The press has done a great job portraying Somali pirates as evil and greedy individuals who hold innocent seafarers hostage for exorbitant sums of money. While that might be true to an extent, let’s look at it from another point of view.
Imagine for a moment that you live in a country that is mostly desert, has minimal sources of food, limited access to freshwater and consists of only 2% arable land . Now add to that no government, no police to keep the streets safe, no schools and no jobs. On the upside you have some of the most beautiful beaches, and the longest coast of any African nation with waters full of fish.
…Well you had fish, before the government collapsed and illegal unregulated and unreported (IUU)  big fishing boats from other richer nations came and depleted the supply.
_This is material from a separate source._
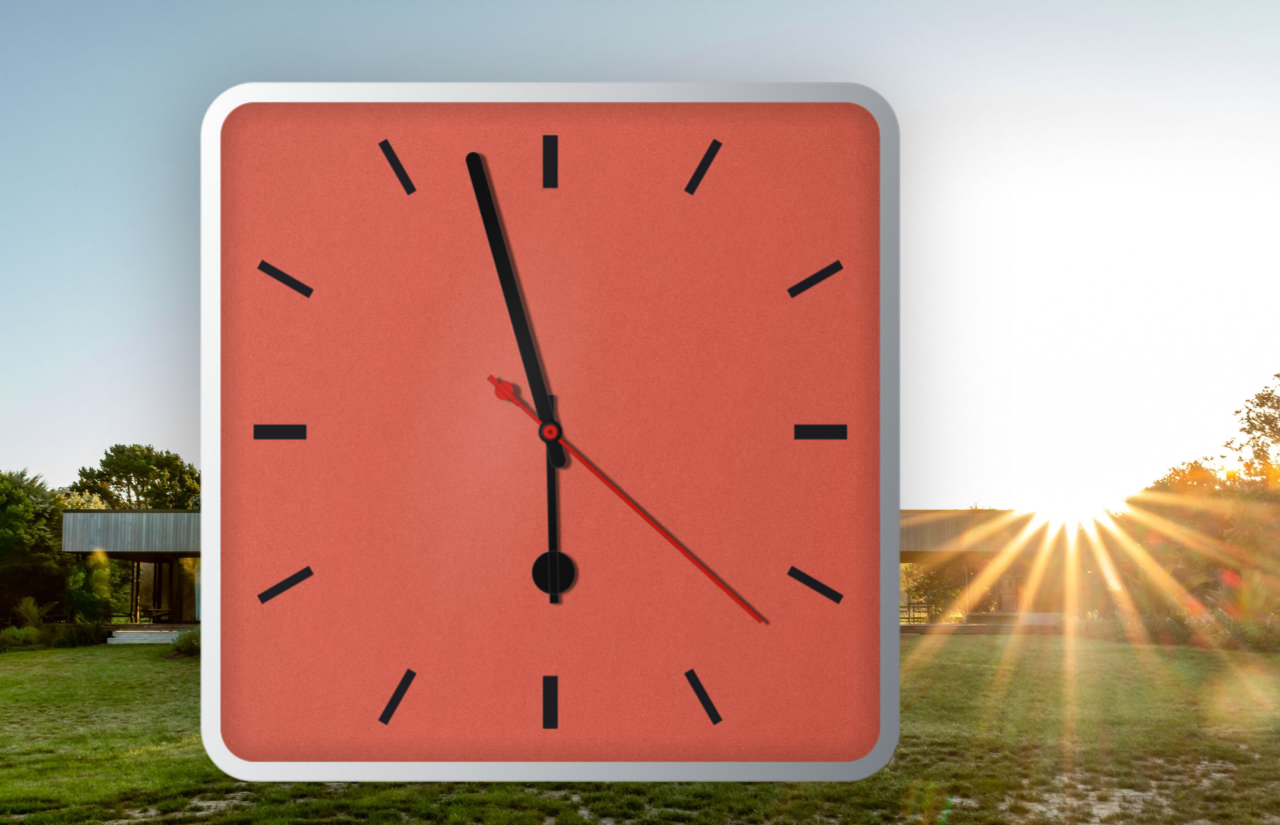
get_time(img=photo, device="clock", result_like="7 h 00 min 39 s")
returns 5 h 57 min 22 s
But that’s ok, because fish populations can spring back, right? Generally speaking yes, except for when other unknown big boats come in and dump their nuclear and toxic waste  into your waters because they could get away with it. Not only does the nuclear waste affect the life under the water, but above the water as well. Locals called it the “shrinking disease”.
So at this point it’s safe to say that you’re probably a little upset and want to take action. You also happen to be unemployed and would like to find a way to feed your family. Well you still have your fishing boats and fishermen who know the waters and are also out of a job. So you decide to work in teams and police your own waters to keep the nuclear waste out and other fishing boats away. Only then you realize there are bigger fish to catch and these come with a much bigger price tag.
Consider your predicament and options. … Now tell me what would you do?
K’Naan, the Somali hip hop artist and poet explains: “There is a reason why this started.”